→ **WHAT THE TASK REQUIRES**: Extract each line of the records below that contains the word "acids".

----

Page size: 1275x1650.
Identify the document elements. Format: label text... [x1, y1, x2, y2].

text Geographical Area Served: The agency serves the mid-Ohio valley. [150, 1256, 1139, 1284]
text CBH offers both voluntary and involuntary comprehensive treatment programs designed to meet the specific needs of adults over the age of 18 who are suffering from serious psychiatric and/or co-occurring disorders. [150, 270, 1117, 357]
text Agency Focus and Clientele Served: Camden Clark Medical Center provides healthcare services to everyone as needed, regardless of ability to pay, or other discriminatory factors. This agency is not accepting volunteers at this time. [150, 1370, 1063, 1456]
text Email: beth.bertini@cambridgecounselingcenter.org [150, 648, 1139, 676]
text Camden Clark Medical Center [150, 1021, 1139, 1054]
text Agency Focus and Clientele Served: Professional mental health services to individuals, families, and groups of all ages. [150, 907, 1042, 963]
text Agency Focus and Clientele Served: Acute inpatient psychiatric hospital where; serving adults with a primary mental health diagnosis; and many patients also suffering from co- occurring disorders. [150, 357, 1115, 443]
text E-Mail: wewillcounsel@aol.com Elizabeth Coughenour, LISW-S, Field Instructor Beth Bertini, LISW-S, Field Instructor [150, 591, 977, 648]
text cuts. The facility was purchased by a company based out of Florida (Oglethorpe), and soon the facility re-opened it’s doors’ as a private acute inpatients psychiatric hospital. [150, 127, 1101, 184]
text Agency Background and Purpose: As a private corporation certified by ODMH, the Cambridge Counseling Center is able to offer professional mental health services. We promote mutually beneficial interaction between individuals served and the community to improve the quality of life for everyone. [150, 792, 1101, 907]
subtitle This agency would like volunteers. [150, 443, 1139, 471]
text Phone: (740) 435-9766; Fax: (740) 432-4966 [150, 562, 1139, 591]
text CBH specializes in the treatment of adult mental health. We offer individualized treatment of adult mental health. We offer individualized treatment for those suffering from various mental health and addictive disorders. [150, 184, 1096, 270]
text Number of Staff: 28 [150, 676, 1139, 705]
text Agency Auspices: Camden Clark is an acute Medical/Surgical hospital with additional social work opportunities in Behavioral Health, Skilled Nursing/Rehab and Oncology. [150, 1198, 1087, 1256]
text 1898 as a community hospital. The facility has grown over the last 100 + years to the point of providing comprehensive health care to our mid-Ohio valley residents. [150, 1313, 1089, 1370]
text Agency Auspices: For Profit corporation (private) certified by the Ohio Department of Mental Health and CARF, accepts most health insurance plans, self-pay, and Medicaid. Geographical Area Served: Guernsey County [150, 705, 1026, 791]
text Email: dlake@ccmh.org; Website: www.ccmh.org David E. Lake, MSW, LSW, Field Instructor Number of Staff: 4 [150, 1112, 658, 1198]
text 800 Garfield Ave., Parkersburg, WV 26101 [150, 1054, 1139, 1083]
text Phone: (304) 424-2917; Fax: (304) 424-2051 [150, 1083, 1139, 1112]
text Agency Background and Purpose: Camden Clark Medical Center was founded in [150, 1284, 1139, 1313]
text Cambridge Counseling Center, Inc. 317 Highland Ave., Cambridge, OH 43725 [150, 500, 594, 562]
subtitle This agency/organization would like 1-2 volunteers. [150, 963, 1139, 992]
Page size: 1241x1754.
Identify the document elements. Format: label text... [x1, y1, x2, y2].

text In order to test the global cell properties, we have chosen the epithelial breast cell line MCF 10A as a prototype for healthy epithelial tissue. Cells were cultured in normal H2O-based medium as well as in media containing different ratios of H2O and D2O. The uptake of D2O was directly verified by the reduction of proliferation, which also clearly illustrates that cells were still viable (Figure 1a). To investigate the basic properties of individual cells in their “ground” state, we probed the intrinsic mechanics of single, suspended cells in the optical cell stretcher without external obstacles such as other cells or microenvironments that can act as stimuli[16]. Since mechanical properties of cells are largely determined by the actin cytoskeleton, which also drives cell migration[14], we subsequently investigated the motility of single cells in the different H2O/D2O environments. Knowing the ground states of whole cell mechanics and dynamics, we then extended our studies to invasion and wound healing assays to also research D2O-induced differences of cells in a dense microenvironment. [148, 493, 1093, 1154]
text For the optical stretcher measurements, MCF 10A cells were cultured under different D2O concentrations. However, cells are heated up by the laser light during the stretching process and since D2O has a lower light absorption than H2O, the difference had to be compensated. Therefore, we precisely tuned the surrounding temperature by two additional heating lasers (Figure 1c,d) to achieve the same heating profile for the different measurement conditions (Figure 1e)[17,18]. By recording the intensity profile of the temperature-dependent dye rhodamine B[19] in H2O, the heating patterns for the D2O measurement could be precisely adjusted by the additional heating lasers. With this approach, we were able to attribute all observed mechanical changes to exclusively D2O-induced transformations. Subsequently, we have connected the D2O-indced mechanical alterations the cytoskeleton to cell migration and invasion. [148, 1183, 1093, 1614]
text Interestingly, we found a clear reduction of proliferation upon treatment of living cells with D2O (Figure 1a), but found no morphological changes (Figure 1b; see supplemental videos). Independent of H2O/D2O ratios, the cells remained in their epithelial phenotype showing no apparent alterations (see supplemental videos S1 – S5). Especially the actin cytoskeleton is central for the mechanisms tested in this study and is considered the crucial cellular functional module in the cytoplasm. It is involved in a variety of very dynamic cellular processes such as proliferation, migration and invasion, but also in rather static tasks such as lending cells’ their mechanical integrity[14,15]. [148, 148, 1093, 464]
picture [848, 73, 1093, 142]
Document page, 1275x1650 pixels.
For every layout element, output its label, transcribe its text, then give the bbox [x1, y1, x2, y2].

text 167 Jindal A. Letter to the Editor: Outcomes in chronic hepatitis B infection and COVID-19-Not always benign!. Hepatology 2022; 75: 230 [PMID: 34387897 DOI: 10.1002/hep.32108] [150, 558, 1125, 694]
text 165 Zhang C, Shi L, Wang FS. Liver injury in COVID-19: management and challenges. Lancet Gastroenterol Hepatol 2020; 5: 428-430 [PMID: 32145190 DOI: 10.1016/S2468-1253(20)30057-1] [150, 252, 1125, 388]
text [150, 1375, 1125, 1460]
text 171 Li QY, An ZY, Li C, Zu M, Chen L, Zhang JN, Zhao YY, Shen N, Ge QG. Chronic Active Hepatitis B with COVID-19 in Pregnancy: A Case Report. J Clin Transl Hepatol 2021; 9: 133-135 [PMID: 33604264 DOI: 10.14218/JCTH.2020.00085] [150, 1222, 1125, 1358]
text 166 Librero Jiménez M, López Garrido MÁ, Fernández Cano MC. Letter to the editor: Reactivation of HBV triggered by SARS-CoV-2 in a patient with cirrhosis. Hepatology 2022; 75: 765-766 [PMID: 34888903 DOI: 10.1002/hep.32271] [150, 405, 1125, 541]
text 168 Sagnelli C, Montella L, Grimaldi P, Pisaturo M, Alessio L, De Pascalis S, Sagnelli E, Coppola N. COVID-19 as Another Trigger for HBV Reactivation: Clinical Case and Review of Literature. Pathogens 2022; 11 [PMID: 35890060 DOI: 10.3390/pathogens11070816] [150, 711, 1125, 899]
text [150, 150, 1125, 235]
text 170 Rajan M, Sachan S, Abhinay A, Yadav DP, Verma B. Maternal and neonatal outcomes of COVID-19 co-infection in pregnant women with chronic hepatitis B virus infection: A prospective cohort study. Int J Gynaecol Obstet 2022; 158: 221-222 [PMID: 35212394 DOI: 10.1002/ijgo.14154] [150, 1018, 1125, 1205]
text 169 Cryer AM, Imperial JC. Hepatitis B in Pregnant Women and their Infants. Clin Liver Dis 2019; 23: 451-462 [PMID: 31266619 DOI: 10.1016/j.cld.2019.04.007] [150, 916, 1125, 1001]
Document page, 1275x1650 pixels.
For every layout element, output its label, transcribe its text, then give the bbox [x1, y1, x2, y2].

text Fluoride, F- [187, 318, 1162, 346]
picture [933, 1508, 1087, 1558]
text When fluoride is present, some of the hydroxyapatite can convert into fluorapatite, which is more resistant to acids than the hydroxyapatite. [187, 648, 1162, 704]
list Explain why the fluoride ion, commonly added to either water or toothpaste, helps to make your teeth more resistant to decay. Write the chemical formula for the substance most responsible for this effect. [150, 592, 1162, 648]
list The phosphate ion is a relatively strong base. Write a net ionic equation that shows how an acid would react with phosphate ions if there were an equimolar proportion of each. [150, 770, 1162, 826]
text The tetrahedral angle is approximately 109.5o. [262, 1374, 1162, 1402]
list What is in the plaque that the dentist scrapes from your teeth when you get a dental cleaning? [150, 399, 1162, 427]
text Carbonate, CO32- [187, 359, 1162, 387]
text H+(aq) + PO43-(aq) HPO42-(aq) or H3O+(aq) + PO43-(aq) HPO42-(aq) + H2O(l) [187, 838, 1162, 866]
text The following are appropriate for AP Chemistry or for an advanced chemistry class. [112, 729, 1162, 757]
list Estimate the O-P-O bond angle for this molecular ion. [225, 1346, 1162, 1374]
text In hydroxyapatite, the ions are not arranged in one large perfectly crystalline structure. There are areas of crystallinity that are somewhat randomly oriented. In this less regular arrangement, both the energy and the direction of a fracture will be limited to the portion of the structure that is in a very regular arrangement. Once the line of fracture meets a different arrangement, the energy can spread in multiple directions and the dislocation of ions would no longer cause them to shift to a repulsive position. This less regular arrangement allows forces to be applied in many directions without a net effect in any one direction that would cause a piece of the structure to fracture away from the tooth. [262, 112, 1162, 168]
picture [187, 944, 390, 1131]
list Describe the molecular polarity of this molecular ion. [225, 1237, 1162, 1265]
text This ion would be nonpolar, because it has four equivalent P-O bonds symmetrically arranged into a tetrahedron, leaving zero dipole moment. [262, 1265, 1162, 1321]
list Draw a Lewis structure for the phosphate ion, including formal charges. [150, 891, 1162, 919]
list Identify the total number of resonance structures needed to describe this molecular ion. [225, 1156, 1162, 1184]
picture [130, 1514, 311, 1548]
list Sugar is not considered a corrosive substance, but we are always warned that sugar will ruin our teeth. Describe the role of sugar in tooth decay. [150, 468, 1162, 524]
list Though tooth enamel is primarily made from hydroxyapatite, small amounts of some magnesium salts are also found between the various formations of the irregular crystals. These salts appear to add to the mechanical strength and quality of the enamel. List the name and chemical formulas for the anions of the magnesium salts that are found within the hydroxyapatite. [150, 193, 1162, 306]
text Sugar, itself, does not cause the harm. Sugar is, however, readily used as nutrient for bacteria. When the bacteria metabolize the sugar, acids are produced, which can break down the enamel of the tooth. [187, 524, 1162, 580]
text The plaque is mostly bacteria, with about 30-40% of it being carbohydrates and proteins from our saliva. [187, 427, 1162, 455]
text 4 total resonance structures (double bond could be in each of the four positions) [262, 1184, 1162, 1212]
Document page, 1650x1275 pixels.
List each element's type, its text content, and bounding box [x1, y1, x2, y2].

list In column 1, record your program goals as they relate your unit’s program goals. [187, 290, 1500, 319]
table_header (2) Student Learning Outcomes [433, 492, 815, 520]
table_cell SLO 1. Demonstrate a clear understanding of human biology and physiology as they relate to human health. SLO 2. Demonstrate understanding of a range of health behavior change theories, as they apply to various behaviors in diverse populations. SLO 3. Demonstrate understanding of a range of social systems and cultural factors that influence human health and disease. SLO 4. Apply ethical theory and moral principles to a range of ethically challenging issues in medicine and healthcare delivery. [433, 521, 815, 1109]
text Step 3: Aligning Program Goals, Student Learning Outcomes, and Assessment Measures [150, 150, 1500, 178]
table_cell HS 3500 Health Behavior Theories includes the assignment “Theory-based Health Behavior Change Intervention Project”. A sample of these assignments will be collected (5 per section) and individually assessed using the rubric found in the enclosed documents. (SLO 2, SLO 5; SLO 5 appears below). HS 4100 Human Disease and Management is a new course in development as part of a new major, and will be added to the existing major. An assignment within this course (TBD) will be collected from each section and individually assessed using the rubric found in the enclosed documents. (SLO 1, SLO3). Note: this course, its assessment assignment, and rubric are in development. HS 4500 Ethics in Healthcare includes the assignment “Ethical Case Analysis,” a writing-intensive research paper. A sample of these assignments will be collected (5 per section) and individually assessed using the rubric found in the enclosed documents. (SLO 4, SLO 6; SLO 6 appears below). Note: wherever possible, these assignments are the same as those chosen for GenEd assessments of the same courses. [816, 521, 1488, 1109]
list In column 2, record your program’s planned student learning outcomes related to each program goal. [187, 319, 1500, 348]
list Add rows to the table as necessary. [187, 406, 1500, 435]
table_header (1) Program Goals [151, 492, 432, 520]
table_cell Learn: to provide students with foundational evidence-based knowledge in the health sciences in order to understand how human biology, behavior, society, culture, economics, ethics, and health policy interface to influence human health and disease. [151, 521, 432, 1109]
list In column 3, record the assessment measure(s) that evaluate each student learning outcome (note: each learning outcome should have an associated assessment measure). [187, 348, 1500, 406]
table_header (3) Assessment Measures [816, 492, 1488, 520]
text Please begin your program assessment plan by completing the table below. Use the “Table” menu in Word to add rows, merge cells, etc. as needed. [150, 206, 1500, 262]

----

→ **TASK ANSWER**:
text When fluoride is present, some of the hydroxyapatite can convert into fluorapatite, which is more resistant to acids than the hydroxyapatite. [187, 648, 1162, 704]
text Sugar, itself, does not cause the harm. Sugar is, however, readily used as nutrient for bacteria. When the bacteria metabolize the sugar, acids are produced, which can break down the enamel of the tooth. [187, 524, 1162, 580]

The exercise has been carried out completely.